The organization of myosin thick filaments:
Thick filaments are formed by the association of several hundred myosin II molecules in a staggered array. The globular heads of myosin bind actin, forming cross-bridges between the myosin and actin filaments. The orientation of both actin and myosin filaments reverses at the M line, so their relative polarity is the same on both sides of the sarcomere.

Introduction of Myosin II

The type of myosin present in muscle (myosin II) is a very large protein (about 500 kd) consisting of two identical heavy chains (about 200 kd each) and two pairs of light chains (about 20 kd each). Each heavy chain consists of a globular head region and a long α-helical tail. The α-helical tails of two heavy chains twist around each other in a coiled-coil structure to form a dimer, and two light chains associate with the neck of each head region to form the complete myosin II molecule.
The structure of Myosin II:
The myosin II molecule consists of two heavy chains and two pairs of light chains (called the essential and regulatory light chains). The heavy chains have globular head regions and long α-helical tails, which coil around each other to form dimers.

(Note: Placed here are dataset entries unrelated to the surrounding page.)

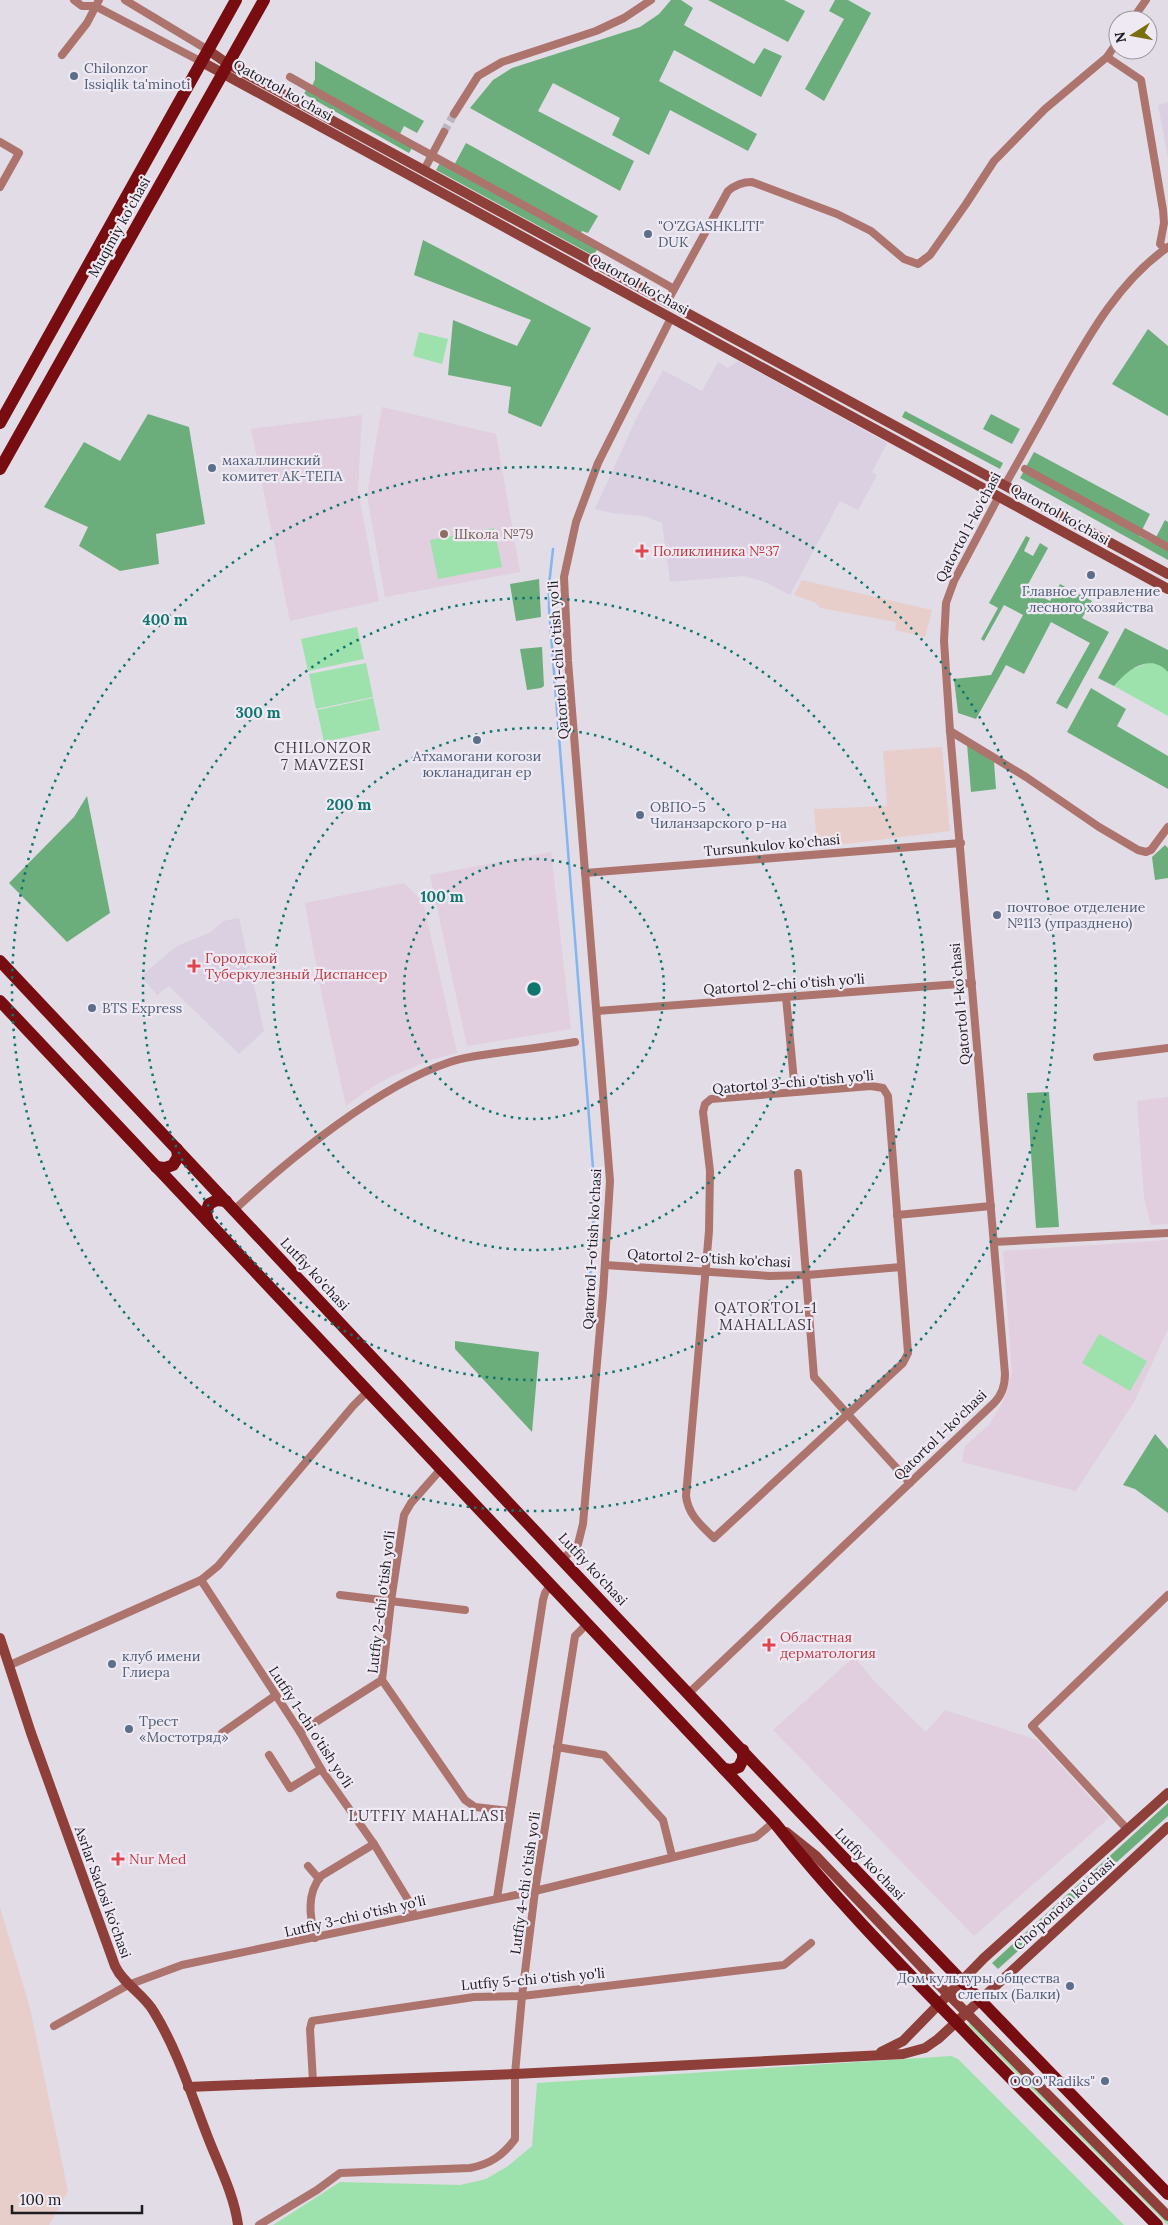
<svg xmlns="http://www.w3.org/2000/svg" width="1168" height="2225" viewBox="0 0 1168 2225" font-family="Lora,serif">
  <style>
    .built { fill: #dad0e1 }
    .industrial { fill: #e8ceca }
    .education { fill: #e1cede }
    .green { fill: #9de2ac }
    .forest { fill: #6bae7b }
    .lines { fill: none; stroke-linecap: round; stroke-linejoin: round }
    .stream { stroke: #83b5f1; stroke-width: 2.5 }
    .street-tunnel { stroke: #bbb6be; stroke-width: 8; stroke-dasharray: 8 4; stroke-linecap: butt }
    .street { stroke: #ad746e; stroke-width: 8 }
    .secondary { stroke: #8f3f39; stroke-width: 10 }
    .primary { stroke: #770d11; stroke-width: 12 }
    .ring { fill: none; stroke: #0f766e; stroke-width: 2.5; stroke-dasharray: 2.5 5 }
    .service-dot { fill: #5c6f8a; stroke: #efe9f4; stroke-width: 2 }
    .education-dot { fill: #8d6e63; stroke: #efe9f4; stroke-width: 2 }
    .health-dot { fill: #e0444e; stroke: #efe9f4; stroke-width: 2 }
    .labels { text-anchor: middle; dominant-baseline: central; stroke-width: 4.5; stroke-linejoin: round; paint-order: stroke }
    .service-label { font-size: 14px; fill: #4e5e75; stroke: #efe9f4; text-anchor: start }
    .street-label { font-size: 14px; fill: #1e1c20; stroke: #efe9f4 }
    .education-label { font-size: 14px; fill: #785e54; stroke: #efe9f4; text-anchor: start }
    .health-label { font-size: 14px; fill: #be3a42; stroke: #efe9f4; text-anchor: start }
    .neighbourhood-label { font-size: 15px; letter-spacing: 1px; fill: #403b43; stroke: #efe9f4 }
    .centre { fill: #0f766e; stroke: #efe9f4; stroke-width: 2.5 }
    .ring-label { font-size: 15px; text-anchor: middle; font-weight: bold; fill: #0f766e; stroke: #efe9f4; stroke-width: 4.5; stroke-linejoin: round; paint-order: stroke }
  </style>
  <rect width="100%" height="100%" fill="#e2dce6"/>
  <g class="built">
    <polygon points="1168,102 1168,158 1158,105"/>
    <polygon points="738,361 887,443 872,472 877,475 858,510 840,501 790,595 765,582 744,576 670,582 662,523 644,516 611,513 595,509 636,419 663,370 702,391 718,362 728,368"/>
    <polygon points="239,918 264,1031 239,1054 169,986 157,995 141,976 177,946 211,932 223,921"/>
  </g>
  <g class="industrial">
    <polygon points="802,580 932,610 925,637 895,630 896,622 820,608 816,603 794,595"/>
    <polygon points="942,747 950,831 845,844 817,845 814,809 887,806 883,751"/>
    <polygon points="0,1907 30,2008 68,2191 49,2225 0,2225"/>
  </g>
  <g class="education">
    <polygon points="382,407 496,434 520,572 385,597 367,495"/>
    <polygon points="362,415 358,491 379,601 290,621 251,429"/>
    <polygon points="551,852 571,1029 467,1046 430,875"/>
    <polygon points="404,883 423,902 457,1053 430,1060 390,1077 366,1091 346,1106 322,996 305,903"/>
    <polygon points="1168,1097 1168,1224 1151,1225 1144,1198 1137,1101"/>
    <polygon points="1168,1240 1168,1329 1134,1402 1076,1491 962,1462 965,1446 989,1425 1003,1402 1012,1373 1003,1251"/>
    <polygon points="854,1657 876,1683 926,1732 945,1710 1037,1740 1109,1818 974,1936 773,1730"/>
  </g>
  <g class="green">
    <polygon points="419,332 448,339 442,364 413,356"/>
    <polygon points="494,528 502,567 438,579 430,540"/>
    <polygon points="357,627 364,659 308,671 301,639"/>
    <polygon points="366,663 373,697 316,709 309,674"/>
    <path d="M1150 663 1161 665 1168 672V716L1114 686C1124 673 1133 667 1150 663Z"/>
    <polygon points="373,698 380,730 324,742 317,710"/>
    <polygon points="1099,1334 1147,1361 1130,1391 1082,1363"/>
    <polygon points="971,2022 1168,2221 1168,2225 968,2025"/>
    <polygon points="951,2056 958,2059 1124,2225 273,2225 340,2182 460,2185 486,2179 508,2166 532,2146 537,2083"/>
  </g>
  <g class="forest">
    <polygon points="671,0 681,0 693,8 684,25 754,64 764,48 782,56 761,97 674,50 659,81 757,134 748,151 670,110 649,155 612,135 620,118 553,83 538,111 634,161 620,191 470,108 493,80 512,68 640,27 659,14"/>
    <polygon points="708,0 784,0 805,11 788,42"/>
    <polygon points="835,0 848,0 871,13 824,101 805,89 844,19 829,11"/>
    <polygon points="315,61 424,121 417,133 404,126 397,140 412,148 409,153 304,94 306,90 310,91 315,79"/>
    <polygon points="466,143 598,216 588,233 582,231 578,238 597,249 594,256 436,170 440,163 452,169"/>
    <polygon points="423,240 591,328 541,427 508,413 511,387 448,375 453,320 517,346 531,320 414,275"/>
    <polygon points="1148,329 1168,346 1168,416 1112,384"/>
    <polygon points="905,411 1003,463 1000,469 902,417"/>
    <polygon points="148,414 189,427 205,524 156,534 159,564 120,571 79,546 88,527 44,507 84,442 120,461"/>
    <polygon points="991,414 1020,429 1012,444 983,429"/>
    <polygon points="1034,452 1150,514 1139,536 1153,543 1165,520 1168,522 1168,560 1020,478"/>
    <polygon points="1026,536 1030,538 1024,551 1033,556 1040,543 1048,548 1026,588 1050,601 1060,584 1092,601 1082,618 1109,632 1067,709 1056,703 1090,643 1051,622 1024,674 1006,665 976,719 958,713 954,679 991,675 1023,615 1004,605 984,641 981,639 998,608 989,603"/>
    <polygon points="539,579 541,617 516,621 510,584"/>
    <path d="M1125 628 1168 650V672C1150 652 1127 670 1114 686L1098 678Z"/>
    <polygon points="542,647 544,686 541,688 527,690 520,649"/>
    <polygon points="1091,688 1126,709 1117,726 1168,756 1168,789 1067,732"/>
    <polygon points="967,744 994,762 996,789 971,792"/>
    <polygon points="87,796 110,913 67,942 9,883 74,817"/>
    <polygon points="1165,845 1168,848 1168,878 1155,880 1152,857"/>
    <polygon points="1049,1092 1059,1227 1036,1228 1027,1093"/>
    <polygon points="455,1341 539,1352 532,1432 455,1349"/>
    <polygon points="1155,1434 1168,1449 1168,1513 1135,1489 1123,1485"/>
    <polygon points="1168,1803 1168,1816 998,1969 992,1963"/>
  </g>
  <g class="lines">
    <polyline class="stream" points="553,549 549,585 549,609 595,1194 590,1281"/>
    <polyline class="street-tunnel" points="444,132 454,114"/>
    <g class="street">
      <polyline points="74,0 82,6 95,6 202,62"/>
      <polyline points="125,0 208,50"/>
      <polyline points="1132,20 1146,0"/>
      <polyline points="62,55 87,23 99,0"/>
      <polyline points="1107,57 1141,80 1163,210 1164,223 1160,244 1165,249"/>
      <path d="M290 77C417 149 547 216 674 289"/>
      <polyline points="454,114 478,76 502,62 596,31 624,18 651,0"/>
      <polyline points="0,142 19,153 0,187"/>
      <polyline points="424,170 444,132"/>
      <path d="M667 302 728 191C735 185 743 182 752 182L837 214 871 231 904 259 918 264 930 255 966 204 994 161 1045 109 1107 57 1118 41"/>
      <polyline points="1025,469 1168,547"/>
      <path d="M1005 485C1023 453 1041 421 1059 388 1088 337 1118 282 1168 247"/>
      <polyline points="950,731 1026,777 1099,827 1138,850 1146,852 1151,850 1168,827"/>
      <polyline points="585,873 961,843"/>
      <polyline points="786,997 795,1092"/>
      <polyline points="597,1011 972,983"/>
      <polyline points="1097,1057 1168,1048"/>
      <path d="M871 1086 883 1088 888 1096 908 1353 903 1363 714 1538C702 1526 688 1515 686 1496L709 1231 710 1171 703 1112 705 1104 711 1099Z"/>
      <polyline points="798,1173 814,1377 910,1483"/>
      <path d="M234 1210C290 1158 378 1086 450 1062 467 1056 485 1055 503 1052 527 1049 551 1046 575 1042"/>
      <polyline points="897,1215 991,1206"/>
      <polyline points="994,1242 1168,1233"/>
      <polyline points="605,1265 770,1276 807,1275 901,1267"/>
      <polyline points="441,1469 411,1503 404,1515 391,1601 382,1680 465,1800 475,1807 510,1811"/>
      <polyline points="563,1559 578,1544 583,1524 603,1294 610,1181 568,661 564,577 576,522 598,463 671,318"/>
      <polyline points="201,1580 300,1732 321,1769 374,1844 410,1903 414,1916"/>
      <polyline points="340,1595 465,1610"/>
      <polyline points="10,1665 201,1580 218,1566 353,1406 368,1391"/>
      <path d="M689 1693 994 1403C1002 1395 1005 1385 1005 1374L950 731 944 641 946 603 954 581 999 496"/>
      <polyline points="300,1732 382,1680"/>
      <polyline points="222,1733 276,1695"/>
      <polyline points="557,1747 604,1755 663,1820 672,1856"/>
      <polyline points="269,1755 290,1788 321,1769"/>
      <polyline points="1127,1829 1032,1726 1168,1595"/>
      <polyline points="308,1866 319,1879"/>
      <polyline points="497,1898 543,1600 545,1593 550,1585"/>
      <path d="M315 1938C310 1917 306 1894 321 1876L374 1844"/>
      <polyline points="54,2026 128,1985 182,1965 535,1891 756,1837 774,1822"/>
      <polyline points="313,2082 310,2029 312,2021 474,1997 522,1996 784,1965 811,1943"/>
      <path d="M259 2225 317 2190 340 2173 470 2168C491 2164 503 2155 515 2139V2074L522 1996 535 1891 575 1636 587 1624"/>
    </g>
    <g class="secondary">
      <polyline points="208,50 228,64 1168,574"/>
      <polyline points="202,62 1168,589"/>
      <path d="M0 1638 31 1733 115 1966C124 1985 144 1994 154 2012 177 2049 191 2094 207 2135 218 2164 234 2194 238 2225"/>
      <polyline points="786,1832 816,1856 934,1980 1168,2216"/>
      <polyline points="881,2052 903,2041 984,1958 1168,1793"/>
      <polyline points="188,2087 515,2074 903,2054 925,2048 938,2039 1168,1827"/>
    </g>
    <g class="primary">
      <polyline points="0,423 236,0"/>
      <polyline points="0,469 264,0"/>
      <path d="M0 961C388 1373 772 1789 1168 2194"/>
      <path d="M0 1001 774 1822C830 1893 892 1957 955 2021 1021 2090 1090 2157 1157 2225"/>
      <polyline points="156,1167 165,1168 173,1165 178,1157 177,1149"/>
      <polyline points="208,1221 206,1213 209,1204 217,1200 226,1201"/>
      <polyline points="724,1769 731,1770 739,1767 743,1759 743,1750"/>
    </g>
  </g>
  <g class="ring">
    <circle cx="534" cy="989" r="130"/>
    <circle cx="534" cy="989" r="261"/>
    <circle cx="534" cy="989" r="391"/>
    <circle cx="534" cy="989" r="522"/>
  </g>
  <g class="service-dot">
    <circle cx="74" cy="76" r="5"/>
    <circle cx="648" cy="234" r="5"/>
    <circle cx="212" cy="468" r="5"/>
    <circle cx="1091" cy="575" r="5"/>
    <circle cx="477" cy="740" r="5"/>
    <circle cx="640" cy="815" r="5"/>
    <circle cx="997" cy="915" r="5"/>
    <circle cx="92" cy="1008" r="5"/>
    <circle cx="112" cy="1664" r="5"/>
    <circle cx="129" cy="1729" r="5"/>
    <circle cx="1070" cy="1986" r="5"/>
    <circle cx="1105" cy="2081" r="5"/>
  </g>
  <circle class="education-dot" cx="444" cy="534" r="5"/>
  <g class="health-dot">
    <path d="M639.5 543.5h5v5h5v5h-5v5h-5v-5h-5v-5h5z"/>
    <path d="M191.5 958.5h5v5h5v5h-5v5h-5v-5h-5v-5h5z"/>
    <path d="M766.5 1637.5h5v5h5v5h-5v5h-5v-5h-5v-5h5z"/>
    <path d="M115.5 1851.5h5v5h5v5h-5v5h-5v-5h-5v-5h5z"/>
  </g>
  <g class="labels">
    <g class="service-label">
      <text x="84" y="68">Chilonzor<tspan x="84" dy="16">Issiqlik ta'minoti</tspan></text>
      <text x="658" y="226">"O'ZGASHKLITI"<tspan x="658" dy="16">DUK</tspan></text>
      <text x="222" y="460">махаллинский<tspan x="222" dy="16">комитет АК-ТЕПА</tspan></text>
      <text x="1091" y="591" text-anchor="middle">Главное управление<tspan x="1091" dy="16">лесного хозяйства</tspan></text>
      <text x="477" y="756" text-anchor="middle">Атхамогани когози<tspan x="477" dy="16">юкланадиган ер</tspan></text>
      <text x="650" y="807">ОВПО-5<tspan x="650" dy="16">Чиланзарского р-на</tspan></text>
      <text x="1007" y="907">почтовое отделение<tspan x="1007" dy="16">№113 (упразднено)</tspan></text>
      <text x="102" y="1008">BTS Express</text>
      <text x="122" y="1656">клуб имени<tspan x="122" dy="16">Глиера</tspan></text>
      <text x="139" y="1721">Трест<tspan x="139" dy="16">«Мостотряд»</tspan></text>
      <text x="1060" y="1978" text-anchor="end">Дом культуры общества<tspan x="1060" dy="16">слепых (Балки)</tspan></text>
      <text x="1095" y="2081" text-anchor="end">OOO"Radiks"</text>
    </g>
    <g class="street-label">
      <text transform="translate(283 90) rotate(29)">Qatortol ko'chasi</text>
      <text transform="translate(119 227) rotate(-61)">Muqimiy ko'chasi</text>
      <text transform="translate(639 284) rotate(29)">Qatortol ko'chasi</text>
      <text transform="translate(1060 514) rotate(29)">Qatortol ko'chasi</text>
      <text transform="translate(968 527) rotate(-62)">Qatortol 1-ko'chasi</text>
      <text transform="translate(558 660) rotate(-94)">Qatortol 1-chi o'tish yo'li</text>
      <text transform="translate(772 845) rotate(-5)">Tursunkulov ko'chasi</text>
      <text transform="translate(784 984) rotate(-4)">Qatortol 2-chi o'tish yo'li</text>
      <text transform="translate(960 1004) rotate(-95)">Qatortol 1-ko'chasi</text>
      <text transform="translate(793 1082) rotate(-5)">Qatortol 3-chi o'tish yo'li</text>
      <text transform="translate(592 1249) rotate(-87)">Qatortol 1-o'tish ko'chasi</text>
      <text transform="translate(709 1258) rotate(3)">Qatortol 2-o'tish ko'chasi</text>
      <text transform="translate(315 1274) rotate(47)">Lutfiy ko'chasi</text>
      <text transform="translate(940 1435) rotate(-44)">Qatortol 1-ko'chasi</text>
      <text transform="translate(593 1569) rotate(47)">Lutfiy ko'chasi</text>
      <text transform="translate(381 1602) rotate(-83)">Lutfiy 2-chi o'tish yo'li</text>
      <text transform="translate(311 1727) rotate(57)">Lutfiy 1-chi o'tish yo'li</text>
      <text transform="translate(870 1864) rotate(46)">Lutfiy ko'chasi</text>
      <text transform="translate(525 1883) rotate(-82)">Lutfiy 4-chi o'tish yo'li</text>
      <text transform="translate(103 1892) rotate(70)">Asrlar Sadosi ko‘chasi</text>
      <text transform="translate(1064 1904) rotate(-42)">Cho'ponota ko'chasi</text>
      <text transform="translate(355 1916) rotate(-13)">Lutfiy 3-chi o'tish yo'li</text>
      <text transform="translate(533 1979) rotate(-5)">Lutfiy 5-chi o'tish yo'li</text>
    </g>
    <g class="education-label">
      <text x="454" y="534">Школа №79</text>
    </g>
    <g class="health-label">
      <text x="653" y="551">Поликлиника №37</text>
      <text x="205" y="958">Городской<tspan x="205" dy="16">Туберкулезный Диспансер</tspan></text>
      <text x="780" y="1637">Областная<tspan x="780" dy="16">дерматология</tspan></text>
      <text x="129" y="1859">Nur Med</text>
    </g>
    <g class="neighbourhood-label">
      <text x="323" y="747">CHILONZOR<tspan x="323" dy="17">7 MAVZESI</tspan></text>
      <text x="766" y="1307">QATORTOL-1<tspan x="766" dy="17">MAHALLASI</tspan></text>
      <text x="427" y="1815">LUTFIY MAHALLASI</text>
    </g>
  </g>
  <circle cx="534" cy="989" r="8" class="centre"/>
  <g class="ring-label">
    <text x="165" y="625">400 m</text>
    <text x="258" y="718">300 m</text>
    <text x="349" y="810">200 m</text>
    <text x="442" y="902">100 m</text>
  </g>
  <g transform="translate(1133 35) rotate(259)"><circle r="24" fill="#efe9f4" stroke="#9b979f"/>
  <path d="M0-4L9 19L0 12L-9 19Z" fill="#796f0d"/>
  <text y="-8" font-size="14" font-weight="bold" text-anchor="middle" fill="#1e1c20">N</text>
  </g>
  <path d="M12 2205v8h130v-8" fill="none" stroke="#1e1c20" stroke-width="2.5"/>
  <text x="20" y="2205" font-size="15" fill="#1e1c20" stroke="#efe9f4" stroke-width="4" paint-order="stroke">100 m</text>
</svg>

Actin, Myosin and Cell Movement

Actin filaments, usually in association with myosin, are responsible for many types of cell movements. Myosin is the prototype of a molecular motors—a protein that converts chemical energy in the form of ATP to mechanical energy, thus generating force and movement. The most striking variety of such movement is muscle contraction, which has provided the model for understanding actin-myosin interactions and the motor activity of  myosin molecules. However, interactions of actin and moysin are responsible not only for muscle contraction but also for a variety of movements of nonmuscle cells, including cell division, so these interactions play a central role in cell biology. Moreover, the actin cytoskeleton is responsible for the crawling movements of cells across a surface, which appear to be driven directly by actin polymerization as well as actin-myosin interactions.
The structure of actin-myosin:
As shown in the figure. The myosin filaments lie next to the actin filaments and have the capability to temporarily bind to the actin, causing the muscle to move. This binding capability provided the basis of the sliding filament model of muscle contraction. This model proposes the myosin head binds to the actin filament and then rotates to a different position, possibly as much as a forty five degree change, which can be accomplished by a change in structure. The myosin head is comparable to a stretched spring held in place by free energy generated by ATP hydrolysis.

The following video shows the sliding-filament model composed by actin and myosin. Myosin is thick, actin is thin.

Monday, 6 February 2012

Beginning of the project

Today is our beginning day of the project 'motility of nano-objects in microstructures'. Our supervisor will take us to the bionano laboratory to do experiments.